Und nicht verwendet werden dürfen solche Rohstoffe dort, wo sie in Berührung mit Feuchtigkeit kommen. Ein Beispiel ist eine sogenannte Perimeterdämmung, die etwa an der Außenseite einer Kellerwand mit Erde in Berührung kommt. Die natürlichen Dämmstoffe kommen vor allem in zwei Formen auf den Markt: Flocken aus Holzfasern, Seegras sowie lose Holzspäne, die mit Lehm ummantelt sind, können in eine Wandnische geblasen werden, erläutert Görnhardt. "Hauptsächlich werden nachwachsende Rohstoffe jedoch als Matten oder Rollen geliefert und für die Dämmung von Dachflächen, Geschossdecken und Fassaden eingesetzt." Damit sowie mit Platten aus Holzfasern können auch Laien recht gut umgehen - und ihre Fassade selbst dämmen.

Nicht jeder Rohstoff ist überall zu bekommen - mit Ausnahme von Produkten aus Holz und Hanffaser, die mittlerweile überall gut verbreitet sind.
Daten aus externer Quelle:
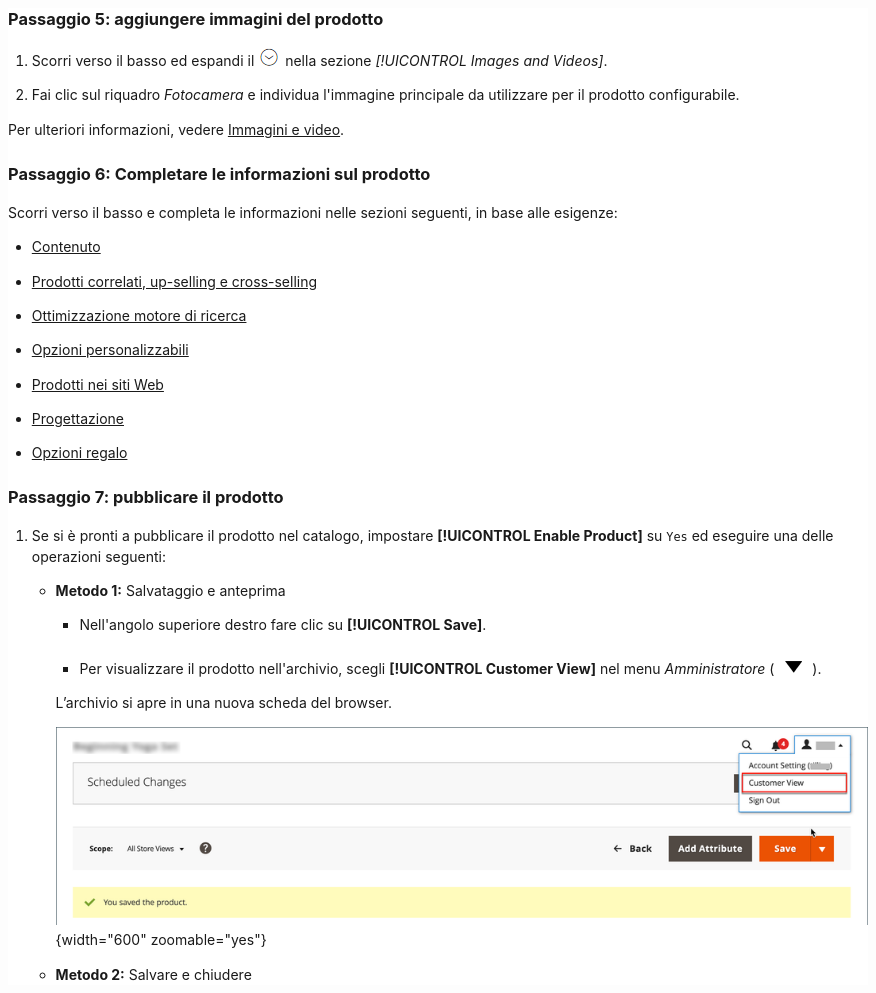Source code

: ### Passaggio 5: aggiungere immagini del prodotto

1. Scorri verso il basso ed espandi il ![selettore di espansione](../assets/icon-display-expand.png) nella sezione _[!UICONTROL Images and Videos]_.

1. Fai clic sul riquadro _Fotocamera_ e individua l&#39;immagine principale da utilizzare per il prodotto configurabile.

Per ulteriori informazioni, vedere [Immagini e video](product-images-and-video.md).

### Passaggio 6: Completare le informazioni sul prodotto

Scorri verso il basso e completa le informazioni nelle sezioni seguenti, in base alle esigenze:

- [Contenuto](product-content.md)

- [Prodotti correlati, up-selling e cross-selling](related-products-up-sells-cross-sells.md)

- [Ottimizzazione motore di ricerca](product-search-engine-optimization.md)

- [Opzioni personalizzabili](settings-advanced-custom-options.md)

- [Prodotti nei siti Web](settings-basic-websites.md)

- [Progettazione](settings-advanced-design.md)

- [Opzioni regalo](product-gift-options.md)

### Passaggio 7: pubblicare il prodotto

1. Se si è pronti a pubblicare il prodotto nel catalogo, impostare **[!UICONTROL Enable Product]** su `Yes` ed eseguire una delle operazioni seguenti:

   - **Metodo 1:** Salvataggio e anteprima

      - Nell&#39;angolo superiore destro fare clic su **[!UICONTROL Save]**.

      - Per visualizzare il prodotto nell&#39;archivio, scegli **[!UICONTROL Customer View]** nel menu _Amministratore_ ( ![Freccia menu](../assets/icon-menu-down-arrow-black.png) ).

     L’archivio si apre in una nuova scheda del browser.

     ![Visualizzazione clienti](./assets/product-admin-customer-view.png){width="600" zoomable="yes"}

   - **Metodo 2:** Salvare e chiudere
Die kleinen Nischenprodukte sind in gängigen Baumärkten kaum vertreten. Eine gute Bezugsquelle sind Naturbaustoffmärkte. Allerdings kann es dort zu längeren Lieferzeiten kommen. Auch mit den Materialien erfahrene Handwerker gibt es nicht überall. "Die Hersteller oder Entwickler seltener Dämmstoffe aus nachwachsenden Rohstoffen haben nicht die Möglichkeit, großflächig Handwerker in der Anwendung auszubilden", sagt Görnhardt. In der Nähe einer Produktionsstätte sind die Chancen am größten, einen geübten Handwerker zu finden.

Die Herkunft sollte für Verbraucher auch ein entscheidendes Auswahlkriterium sein. Sie spielt letztlich in der Bewertung der Ökobilanz eine nicht unerhebliche Rolle. Und hier kann es Überraschungen geben: "Der einzige Hersteller von Seegrasdämmung hat seinen Sitz nicht - wie man vermuten würde - an der Ostsee, sondern in Bayern. Und das Seegras stammt aus dem Mittelmeerraum", sagt der Rohstoffexperte Görnhardt. Daneben sollten Hausbesitzer auf Zuschlagstoffe achten. "Die Gleichung "Natürliche Dämmstoffe sind gut, die anderen sind schlecht" ist so leider viel zu einfach", sagt Bauherrenberater Stewen. Auch den Naturrohstoffen werden vor allem Flammschutzmittel wie Borsalz, Aluminiumsulfat oder Ammoniumphosphat zugesetzt. Sie werden hier sogar stark verwendet, weil die nachwachsenden Rohstoffe schlechtere Brandschutzeigenschaften haben als ihre Konkurrenten.

"Einige Hersteller arbeiten außerdem mit Soda als Pilzschutz", berichtet Görnhardt. "Und schließlich bestehen die Stützfasern von Mattendämmstoffen häufig aus synthetischen Stoffen." Wer das vermeiden will, sollte auf Stützfasern aus Kartoffel- oder Maisstärke Wert legen. Auch um die Materialien zum Ein- oder Aufbringen der Dämmung müssen umweltbewusste Verbraucher sich kümmern: "Es wird leicht übersehen, dass auch der eine oder andere Unterputz oder Systemkleber toxische Stoffe enthält", betont Ökoexpertin Dietlinde Quack. All diese Details erfährt der Verbraucher kaum einfach so. Eine gute Orientierung ist das Natureplus-Label. Es gibt an, ob das Produkt in der gesamten Produktionskette von Rohstoffanbau bis Verarbeitung umwelt- und gesundheitsbewusst behandelt worden ist. Und viele Informationen lassen sich auf Herstellerseiten im Internet finden - alle übrigen Fragen muss der Händler beantworten können.